An American in Italy breathes fresh air into fabrics
By Carole Sloan -- Home Textiles Today, 12/4/2000 12:00:00 AM
NEW YORK -It wound up somewhat differently from the way most designers bring their fabric designs to market.
But that's typical of the way Pamela Ferrari, a fine arts painter in Florence, Italy, works. In her case, the manufactured product for home textiles came together before the decorative fabrics-and that may not be all bad. Both she and Concord Home, which is making and marketing her Giro del Mondo Collection (Around the World), insisted that everything be just right, from the fabric printing to the marketing program.
"Pamela has a very distinct, unique look in design and color palette," said Roger Burnim, vp, Concord Home. "She gives us another dimension."
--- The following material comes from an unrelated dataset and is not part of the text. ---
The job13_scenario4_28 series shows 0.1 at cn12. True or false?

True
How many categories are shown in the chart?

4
And unlike so many American fabric companies that hide their designers as anonymous persons, Concord Home is fully promoting the Pamela Ferrari involvement, Burnim said.
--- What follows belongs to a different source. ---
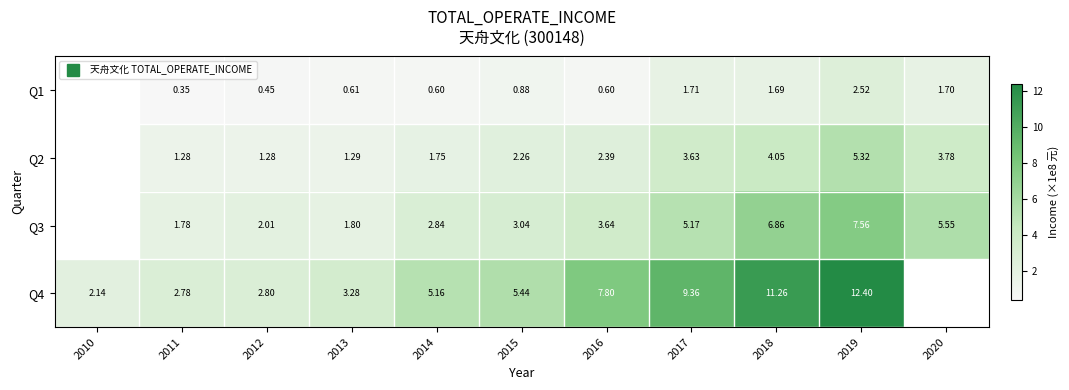

Count the Q1 values in the range 0 to 1.

6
The collection, with more than 50 skus and nine patterns, will be launched in January at Showtime in High Point, NC, and at Heimtextil in Frankfurt, Germany.
"Pamela has a European transitional look that appeals to all distribution channels and all age groups. And she adds a dimension that Concord Home is looking to develop beyond our own signature looks," said Burnim.
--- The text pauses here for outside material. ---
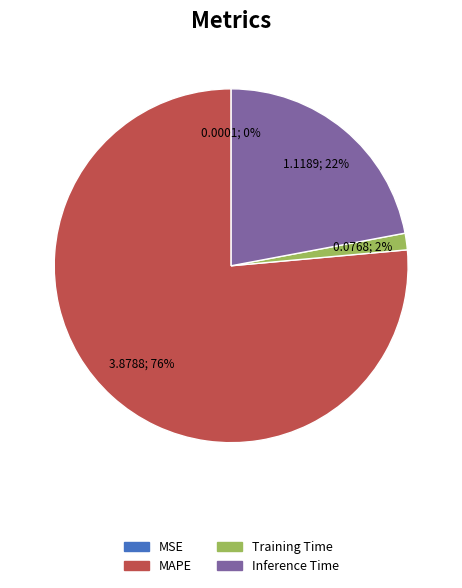

Which has a higher value, MAPE or Training Time?

MAPE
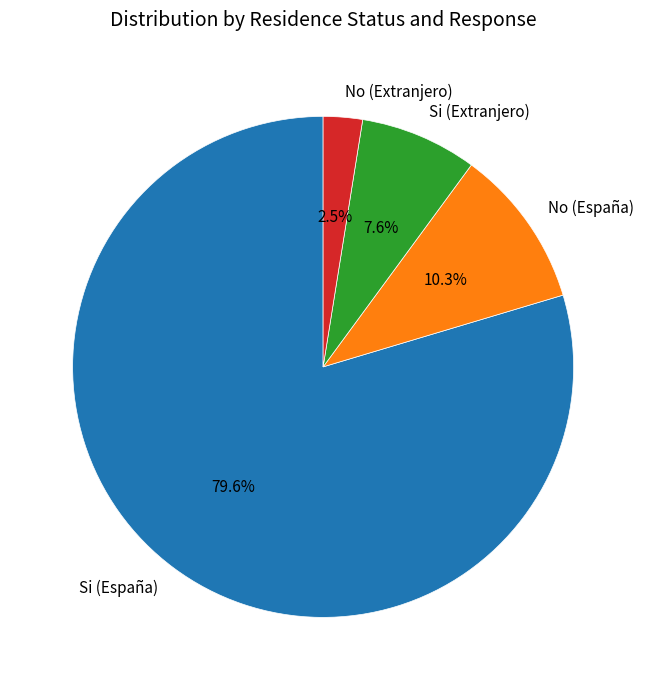

Rank the categories by value from highest to lowest.

Si (España), No (España), Si (Extranjero), No (Extranjero)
Fabric designs "should give pleasure," Ferrari said. "If I have a message, it's a whimsical, colorful one. It's a good mood. I hope that a sense of humor and joy of living are evident in my work."
Her inspiration comes from lots of travel to exotic places and constant exposure to museum exhibits. "My suitcase always includes paint brushes, olive oil and rosemary," she said.
Ferrari, an American married to a Florentine for almost 30 years, and living in Italy since 1972, comes from a family dedicated to art and color. Her late father was a sculptor, as are two of her brothers, and her mother's life "has been completely immersed in color." Both elements are strong influences in her work.
The fabric collection and the marketing program include a catalog illustrating the fabrics in a variety of end uses and an environmental descriptive dialogue. The catalog will be distributed to potential customers, and the individual pages will be developed for point-of-sale materials for consumers.
The collection's title acts as an umbrella theme, Ferrari explained. "And depending on color, [it] can be a juvenile or a sophisticated mood choice. I hope to add patterns as a continuous coordination-much like a wardrobe," she said.
The collection that Creative Bath launched at the October market has been a "home run," according to Creative's Rick Lipton, vp, sales & marketing. "And we're taking her work to another level for April market. We'll be mixing master bedroom and bath and using her original fabrics for Concord Home for two master beds and one for tweeners," he added.
Ferrari tiptoed out of her painting mode into products like dinnerware for an Italian company, and was discovered by some retailers like Neiman Marcus, Saks, Horchow and Henri Bendel. She was later directed to American companies including Bloomcraft, where she designed some decorative fabrics, and WestPoint Stevens, where she created bedding patterns.
Creating product was not foreign to Ferrari, who has done collections for Assia of Italy, retailer Whitterd of Chelsea, Texoprint, and Mirabello of Italy.